Eighth. I look at the human material of the Labour Party of Australia. I tell you that I measure my own capacities no less than those of the others about me. We are the instruments of its evolution. Can you say that you do no measure up in strength with the best other man you can name? You cannot. I could understand a veteran standing aside to enable youth to come forward in a cricket team or a football club. There the best is more than knowledge. But you have not to engage in an athletic contest. The physical essentials of the work required of you are not in question. You possess them. So do many others, Blackburn for example. But there is more in demand than that. And you have what Blackburn never had, never will have, and would be afraid of if he were to get it. It would not go with his wig. No, we are poor in human quality; too poor to be further impoverished by your withdrawal. It was because of what you possessed that led Hyett and me to your house that day in the years agone, and it is because you still have it, cannot part with it no matter what you do, for it is you, the essence of you, that impels me to fight you, if need be, in order to keep you in the struggle. I have my hurts. I have my days of dark clouds. But we were standard bearers in a holy war and we must go on to the end and not yield while life is left to us. You can say of me that I did not fight every day. I agree. But what of it? I played for Brunswick and did badly some Saturdays, but I turned up the next match and lived it down. That is it. Stick it out and see it through.

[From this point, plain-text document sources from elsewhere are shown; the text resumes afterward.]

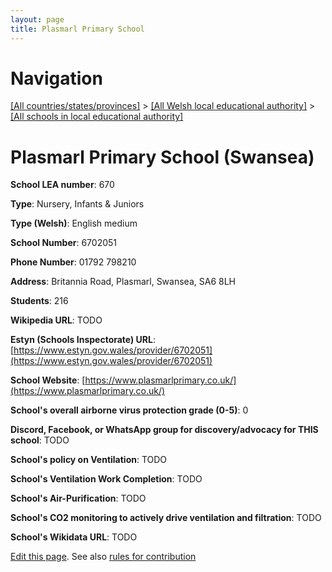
 ```yaml
---
layout: page
title: Plasmarl Primary School
---
```

# Navigation

[[All countries/states/provinces]](../../..) > [[All Welsh local educational authority]](../..) > [[All schools in local educational authority]](..)

# Plasmarl Primary School (Swansea)

**School LEA number**: 670

**Type**: Nursery, Infants & Juniors

**Type (Welsh)**: English medium

**School Number**: 6702051

**Phone Number**: 01792 798210

**Address**: Britannia Road, Plasmarl, Swansea, SA6 8LH

**Students**: 216

**Wikipedia URL**: TODO

**Estyn (Schools Inspectorate) URL**: [https://www.estyn.gov.wales/provider/6702051](https://www.estyn.gov.wales/provider/6702051)

**School Website**: [https://www.plasmarlprimary.co.uk/](https://www.plasmarlprimary.co.uk/)

**School's overall airborne virus protection grade (0-5)**: 0

**Discord, Facebook, or WhatsApp group for discovery/advocacy for THIS school**: TODO

**School's policy on Ventilation**: TODO

**School's Ventilation Work Completion**: TODO

**School's Air-Purification**: TODO

**School's CO2 monitoring to actively drive ventilation and filtration**: TODO

**School's Wikidata URL**: TODO




[Edit this page](https://github.com/ventilate-schools/Wales/edit/prif/./Swansea/Plasmarl_Primary_School.md). See also [rules for contribution](../../../contribution-rules/)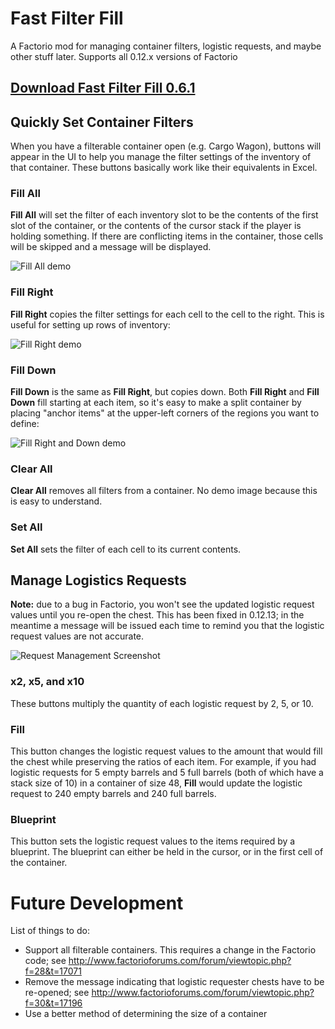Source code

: # Fast Filter Fill

A Factorio mod for managing container filters, logistic requests, and maybe other stuff later. Supports all 0.12.x versions of Factorio

## [Download Fast Filter Fill 0.6.1](https://github.com/SeaRyanC/fast-filter-fill/raw/master/releases/FastFilterFill_0.6.1.zip)

## Quickly Set Container Filters

When you have a filterable container open (e.g. Cargo Wagon), buttons will appear in the UI to help you manage the filter settings of the inventory of that container. These buttons basically work like their equivalents in Excel.

### Fill All
**Fill All** will set the filter of each inventory slot to be the contents of the first slot of the container, or the contents of the cursor stack if the player is holding something. If there are conflicting items in the container, those cells will be skipped and a message will be displayed.

![Fill All demo](https://raw.githubusercontent.com/SeaRyanC/fast-filter-fill/master/gifs/fill-all-1.gif)

### Fill Right
**Fill Right** copies the filter settings for each cell to the cell to the right. This is useful for setting up rows of inventory:

![Fill Right demo](https://raw.githubusercontent.com/SeaRyanC/fast-filter-fill/master/gifs/fill-right-1.gif)

### Fill Down
**Fill Down** is the same as **Fill Right**, but copies down. Both **Fill Right** and **Fill Down** fill starting at each item, so it's easy to make a split container by placing "anchor items" at the upper-left corners of the regions you want to define:

![Fill Right and Down demo](https://raw.githubusercontent.com/SeaRyanC/fast-filter-fill/master/gifs/fill-right-and-down.gif)

### Clear All
**Clear All** removes all filters from a container. No demo image because this is easy to understand.

### Set All
**Set All** sets the filter of each cell to its current contents.

## Manage Logistics Requests

**Note:** due to a bug in Factorio, you won't see the updated logistic request values until you re-open the chest. This has been fixed in 0.12.13; in the meantime a message will be issued each time to remind you that the logistic request values are not accurate.

![Request Management Screenshot](https://github.com/SeaRyanC/fast-filter-fill/blob/master/gifs/requests.gif)

### x2, x5, and x10
These buttons multiply the quantity of each logistic request by 2, 5, or 10.

### Fill
This button changes the logistic request values to the amount that would fill the chest while preserving the ratios of each item. For example, if you had logistic requests for 5 empty barrels and 5 full barrels (both of which have a stack size of 10) in a container of size 48, **Fill** would update the logistic request to 240 empty barrels and 240 full barrels.

### Blueprint
This button sets the logistic request values to the items required by a blueprint. The blueprint can either be held in the cursor, or in the first cell of the container.

# Future Development

List of things to do:

 * Support all filterable containers. This requires a change in the Factorio code; see http://www.factorioforums.com/forum/viewtopic.php?f=28&t=17071
 * Remove the message indicating that logistic requester chests have to be re-opened; see http://www.factorioforums.com/forum/viewtopic.php?f=30&t=17196
 * Use a better method of determining the size of a container
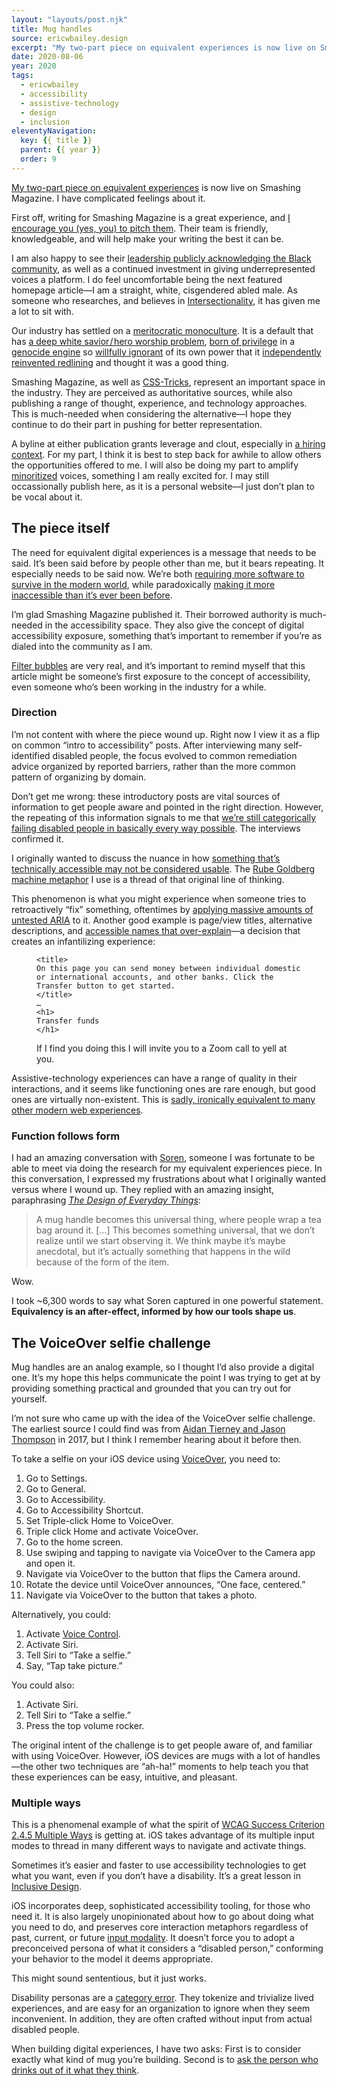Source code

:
 ```yaml
---
layout: "layouts/post.njk"
title: Mug handles
source: ericwbailey.design
excerpt: "My two-part piece on equivalent experiences is now live on Smashing Magazine. I have complicated feelings about it"
date: 2020-08-06
year: 2020
tags:
  - ericwbailey
  - accessibility
  - assistive-technology
  - design
  - inclusion
eleventyNavigation:
  key: {{ title }}
  parent: {{ year }}
  order: 9
---
```


[My two-part piece on equivalent experiences](https://www.smashingmagazine.com/2020/05/equivalent-experiences-part1/) is now live on Smashing Magazine. I have complicated feelings about it.

First off, writing for Smashing Magazine is a great experience, and [I encourage you (yes, you) to pitch them](https://www.smashingmagazine.com/write-for-us/). Their team is friendly, knowledgeable, and will help make your writing the best it can be.

I am also happy to see their [leadership publicly acknowledging the Black community](https://www.smashingmagazine.com/2020/06/black-lives-matter/), as well as a continued investment in giving underrepresented voices a platform. I do feel uncomfortable being the next featured homepage article—I am a straight, white, cisgendered abled male. As someone who researches, and believes in [Intersectionality](https://en.m.wikipedia.org/wiki/Intersectionality), it has given me a lot to sit with.

Our industry has settled on a [meritocratic monoculture](https://kottke.org/17/03/the-satirical-origins-of-the-meritocracy). It is a default that has [a deep white savior&#8202;/&#8202;hero worship problem](https://twitter.com/donavon/status/1135520568990720001), [born of privilege](https://github.com/facebook/react) in a [genocide engine](https://www.nytimes.com/2018/10/15/technology/myanmar-facebook-genocide.html) so [willfully ignorant](https://www.theverge.com/2020/5/26/21270659/facebook-division-news-feed-algorithms) of its own power that it [independently reinvented redlining](https://www.theverge.com/2019/3/28/18285178/facebook-hud-lawsuit-fair-housing-discrimination) and thought it was a good thing.

Smashing Magazine, as well as [CSS-Tricks](https://css-tricks.com/guest-posting/), represent an important space in the industry. They are perceived as authoritative sources, while also publishing a range of thought, experience, and technology approaches. This is much-needed when considering the alternative—I hope they continue to do their part in pushing for better representation.

A byline at either publication grants leverage and clout, especially in [a hiring context](https://www.mic.com/articles/156689/minorities-in-tech-discrimination-recruiting-best-practices-how-to-recruit-job-interview-tips). For my part, I think it is best to step back for awhile to allow others the opportunities offered to me. I will also be doing my part to amplify [minoritized](https://www.selfdefined.app/definitions/minoritised/) voices, something I am really excited for. I may still occassionally publish here, as it is a personal website—I just don’t plan to be vocal about it.

## The piece itself

The need for equivalent digital experiences is a message that needs to be said. It’s been said before by people other than me, but it bears repeating. It especially needs to be said now. We’re both [requiring more software to survive in the modern world](https://themarkup.org/2020/04/21/blind-users-struggle-with-state-coronavirus-websites), while paradoxically [making it more inaccessible than it’s ever been before](https://webaim.org/projects/million/).

I’m glad Smashing Magazine published it. Their borrowed authority is much-needed in the accessibility space. They also give the concept of digital accessibility exposure, something that’s important to remember if you’re as dialed into the community as I am.

[Filter bubbles](https://en.m.wikipedia.org/wiki/Filter_bubble) are very real, and it’s important to remind myself that this article might be someone’s first exposure to the concept of accessibility, even someone who’s been working in the industry for a while.

### Direction

I’m not content with where the piece wound up. Right now I view it as a flip on common “intro to accessibility” posts. After interviewing many self-identified disabled people, the focus evolved to common remediation advice organized by reported barriers, rather than the more common pattern of organizing by domain.

Don’t get me wrong: these introductory posts are vital sources of information to get people aware and pointed in the right direction. However, the repeating of this information signals to me that [we’re still categorically failing disabled people in basically every way possible](/posts/fighting-uphill/). The interviews confirmed it.

I originally wanted to discuss the nuance in how [something that’s technically accessible may not be considered usable](https://medium.com/aaptiv-engineering/lessons-in-ios-voiceover-accessibility-834c5ed9a374). The [Rube Goldberg machine metaphor](https://www.smashingmagazine.com/2020/05/equivalent-experiences-part1/#accessible-experiences-aren-t-necessarily-equivalent-ones) I use is a thread of that original line of thinking.

This phenomenon is what you might experience when someone tries to retroactively “fix” something, oftentimes by [applying massive amounts of untested ARIA](https://a11yproject.com/posts/aria-has-perfect-support/) to it. Another good example is page/view titles, alternative descriptions, and [accessible names that over-explain](https://adrianroselli.com/2019/10/stop-giving-control-hints-to-screen-readers.html)—a decision that creates an infantilizing experience:

<figure role="figure" aria-label="If I find you doing this I will invite you to a Zoom call to yell at you.">
<pre><code>&lt;title&gt;
On this page you can send money between individual domestic or international accounts, and other banks. Click the Transfer button to get started.
&lt;/title&gt;
…
&lt;h1&gt;
Transfer funds
&lt;/h1&gt;
</code></pre>
  <figcaption>
    If I find you doing this I will invite you to a Zoom call to yell at you.
  </figcaption>
</figure>

Assistive-technology experiences can have a range of quality in their interactions, and it seems like functioning ones are rare enough, but good ones are virtually non-existent. This is [sadly, ironically equivalent to many other modern web experiences](https://neustadt.fr/essays/against-a-user-hostile-web/).

### Function follows form

I had an amazing conversation with [Soren](https://linktr.ee/uxicorn), someone I was fortunate to be able to meet via doing the research for my equivalent experiences piece. In this conversation, I expressed my frustrations about what I originally wanted versus where I wound up. They replied with an amazing insight, paraphrasing [<cite>The Design of Everyday Things</cite>](https://mitpress.mit.edu/books/design-everyday-things):

<blockquote>
  A mug handle becomes this universal thing, where people wrap a tea bag around it. […] This becomes something universal, that we don’t realize until we start observing it. We think maybe it’s maybe anecdotal, but it’s actually something that happens in the wild because of the form of the item.
</blockquote>

Wow.

I took ~6,300 words to say what Soren captured in one powerful statement. <strong>Equivalency is an after-effect, informed by how our tools shape us</strong>.

## The VoiceOver selfie challenge

Mug handles are an analog example, so I thought I’d also provide a digital one. It’s my hope this helps communicate the point I was trying to get at by providing something practical and grounded that you can try out for yourself.

I’m not sure who came up with the idea of the VoiceOver selfie challenge. The earliest source I could find was from [Aidan Tierney and Jason Thompson](https://www.slideshare.net/JasonDThompson/voice-over-selfie-challenge) in 2017, but I think I remember hearing about it before then.

To take a selfie on your iOS device using [VoiceOver](https://support.apple.com/guide/iphone/turn-on-and-practice-voiceover-iph3e2e415f/ios), you need to:

1. Go to Settings.
1. Go to General.
1. Go to Accessibility.
1. Go to Accessibility Shortcut.
1. Set Triple-click Home to VoiceOver.
1. Triple click Home and activate VoiceOver.
1. Go to the home screen.
1. Use swiping and tapping to navigate via VoiceOver to the Camera app and open it.
1. Navigate via VoiceOver to the button that flips the Camera around.
1. Rotate the device until VoiceOver announces, “One face, centered.”
1. Navigate via VoiceOver to the button that takes a photo.

Alternatively, you could:

1. Activate [Voice Control](https://support.apple.com/en-us/HT210417).
2. Activate Siri.
3. Tell Siri to “Take a selfie.”
4. Say, “Tap take picture.”

You could also:

1. Activate Siri.
1. Tell Siri to “Take a selfie.”
1. Press the top volume rocker.

The original intent of the challenge is to get people aware of, and familiar with using VoiceOver. However, iOS devices are mugs with a lot of handles—the other two techniques are “ah-ha!” moments to help teach you that these experiences can be easy, intuitive, and pleasant.

### Multiple ways

This is a phenomenal example of what the spirit of [WCAG Success Criterion 2.4.5 Multiple Ways](https://www.w3.org/TR/UNDERSTANDING-WCAG20/navigation-mechanisms-mult-loc.html) is getting at. iOS takes advantage of its multiple input modes to thread in many different ways to navigate and activate things.

Sometimes it’s easier and faster to use accessibility technologies to get what you want, even if you don’t have a disability. It’s a great lesson in [Inclusive Design](https://inclusivedesignprinciples.org/).

iOS incorporates deep, sophisticated accessibility tooling, for those who need it. It is also largely unopinionated about how to go about doing what you need to do, and preserves core interaction metaphors regardless of past, current, or future [input modality](https://en.m.wikipedia.org/wiki/Modality_(human%E2%80%93computer_interaction)). It doesn’t force you to adopt a preconceived persona of what it considers a “disabled person,” conforming your behavior to the model it deems appropriate.

This might sound sententious, but it just works.

Disability personas are a [category error](https://en.m.wikipedia.org/wiki/Category_mistake). They tokenize and trivialize lived experiences, and are easy for an organization to ignore when they seem inconvenient. In addition, they are often crafted without input from actual disabled people.

When building digital experiences, I have two asks:  First is to consider exactly what kind of mug you’re building. Second is to [ask the person who drinks out of it what they think](https://www.gatsbyjs.org/blog/2019-07-11-user-testing-accessible-client-routing/).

Ninth, (and last). Read about Tom Mann these days? In my boyhood I had two heroes. They are still my shining stars and they twinkle for me their message as I grow older. Age is nothing to these white lights that have guarded my ship from the rocks of dismay. Why should one of these lights suffer self-extinction. There is no reason. Tom Mann in England and Frank Anstey in Australia! Both alert, fit, still battling! What an example for the young men! Too precious an example for me to allow be lost. Too valuable for Labour. So I say to you what I say to all men; - you must see at least another Parliament out; you must do it in order to give a hope for the fulfilment [sic] of the work you started. I am certain that if only you stated that you would be willing to consider the matter that the steps needed would be taken. Anyhow, I send you my affection and my express determination, which is to encourage every man I can to pester you until you agree to nominate again for Bourke.